Have anyone used nutch to index over 90G html pages(about 6 million pages)?
Is it possible? How many rams does it require?
I tried to use Nutch to index 90G html pages.
My pc has 1G Ram and the JVM parameter set to -Xmx1000m
Following is my problem:
Exception in thread "main" java.lang.OutOfMemoryError
at java.io.FileInputStream.readBytes(Native Method)
at java.io.FileInputStream.read(FileInputStream.java:194)
at
net.nutch.fs.LocalFileSystem$LocalNFSFileInputStream.read(LocalFileSystem.java:68)
at
net.nutch.fs.NFSDataInputStream$PositionCache.read(NFSDataInputStream.java:24)
at java.io.BufferedInputStream.fill(BufferedInputStream.java:218)
at java.io.BufferedInputStream.read1(BufferedInputStream.java:256)
at java.io.BufferedInputStream.read(BufferedInputStream.java:313)
at java.io.DataInputStream.
at java.io.BufferedInputStream.read(BufferedInputStream.java:313)
at java.io.DataInputStream.readFully(DataInputStream.java:176)
at net.nutch.io.DataOutputBuffer$Buffer.write(DataOutputBuffer.java:42)
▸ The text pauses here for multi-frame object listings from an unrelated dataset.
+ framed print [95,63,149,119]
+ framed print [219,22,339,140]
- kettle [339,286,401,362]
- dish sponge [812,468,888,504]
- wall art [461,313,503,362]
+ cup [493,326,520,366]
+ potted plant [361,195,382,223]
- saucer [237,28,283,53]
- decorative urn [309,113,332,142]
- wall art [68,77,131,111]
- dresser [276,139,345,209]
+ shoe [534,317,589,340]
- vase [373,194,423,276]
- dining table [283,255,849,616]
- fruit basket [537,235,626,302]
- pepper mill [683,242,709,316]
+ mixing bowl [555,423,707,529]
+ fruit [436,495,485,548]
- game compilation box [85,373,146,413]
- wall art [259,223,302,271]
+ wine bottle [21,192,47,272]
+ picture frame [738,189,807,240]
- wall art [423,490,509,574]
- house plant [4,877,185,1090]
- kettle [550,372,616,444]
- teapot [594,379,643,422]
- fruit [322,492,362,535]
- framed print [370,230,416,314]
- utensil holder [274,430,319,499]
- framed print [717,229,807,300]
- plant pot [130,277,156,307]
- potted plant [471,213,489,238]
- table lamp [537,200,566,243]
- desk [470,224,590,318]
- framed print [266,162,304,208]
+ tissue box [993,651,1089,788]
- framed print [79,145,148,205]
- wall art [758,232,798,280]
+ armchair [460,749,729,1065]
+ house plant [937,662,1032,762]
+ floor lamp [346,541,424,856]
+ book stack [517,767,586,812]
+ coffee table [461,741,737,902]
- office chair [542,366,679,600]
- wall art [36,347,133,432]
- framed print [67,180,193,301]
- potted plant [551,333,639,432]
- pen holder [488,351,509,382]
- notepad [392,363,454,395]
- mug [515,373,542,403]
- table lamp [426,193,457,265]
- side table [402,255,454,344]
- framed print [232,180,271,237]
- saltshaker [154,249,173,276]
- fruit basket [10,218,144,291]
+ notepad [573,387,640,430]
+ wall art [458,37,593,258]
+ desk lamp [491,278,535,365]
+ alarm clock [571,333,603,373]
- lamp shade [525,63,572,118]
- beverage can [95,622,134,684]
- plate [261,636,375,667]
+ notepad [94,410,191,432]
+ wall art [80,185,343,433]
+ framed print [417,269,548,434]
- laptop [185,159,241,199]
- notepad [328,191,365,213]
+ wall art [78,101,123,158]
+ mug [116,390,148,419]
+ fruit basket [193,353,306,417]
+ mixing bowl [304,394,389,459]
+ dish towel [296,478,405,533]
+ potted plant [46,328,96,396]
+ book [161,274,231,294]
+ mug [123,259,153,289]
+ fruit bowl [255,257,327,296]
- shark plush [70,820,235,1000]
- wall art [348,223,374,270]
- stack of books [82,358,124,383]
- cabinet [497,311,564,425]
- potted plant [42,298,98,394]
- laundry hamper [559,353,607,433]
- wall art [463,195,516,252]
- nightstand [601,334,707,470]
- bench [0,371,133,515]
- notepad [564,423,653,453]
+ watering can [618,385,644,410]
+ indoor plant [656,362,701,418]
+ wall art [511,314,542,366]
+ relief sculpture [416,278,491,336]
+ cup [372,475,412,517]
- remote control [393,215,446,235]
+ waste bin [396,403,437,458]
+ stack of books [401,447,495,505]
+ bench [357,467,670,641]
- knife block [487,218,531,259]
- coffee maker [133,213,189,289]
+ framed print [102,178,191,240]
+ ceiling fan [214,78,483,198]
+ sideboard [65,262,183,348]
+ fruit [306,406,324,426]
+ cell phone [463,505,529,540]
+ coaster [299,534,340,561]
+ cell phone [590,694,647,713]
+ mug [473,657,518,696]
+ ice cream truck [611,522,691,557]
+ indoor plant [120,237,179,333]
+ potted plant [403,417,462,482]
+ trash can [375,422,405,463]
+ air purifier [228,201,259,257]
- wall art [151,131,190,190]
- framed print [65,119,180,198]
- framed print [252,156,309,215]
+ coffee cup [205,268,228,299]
at net.nutch.io.DataOutputBuffer.write(DataOutputBuffer.java:76)
at net.nutch.io.SequenceFile$Reader.next(SequenceFile.java:241)
at net.nutch.io.MapFile$Reader.seek(MapFile.java:263)
at net.nutch.io.MapFile$Reader.get(MapFile.java:306)
at net.nutch.io.ArrayFile$Reader.get(ArrayFile.java:62)
at net.nutch.segment.SegmentReader.get(SegmentReader.java:284)
at net.nutch.indexer.IndexSegment.indexPages(IndexSegment.java:110)
at net.nutch.indexer.IndexSegment.main(IndexSegment.java:241)
Any seggestions?
Best regards!
cyz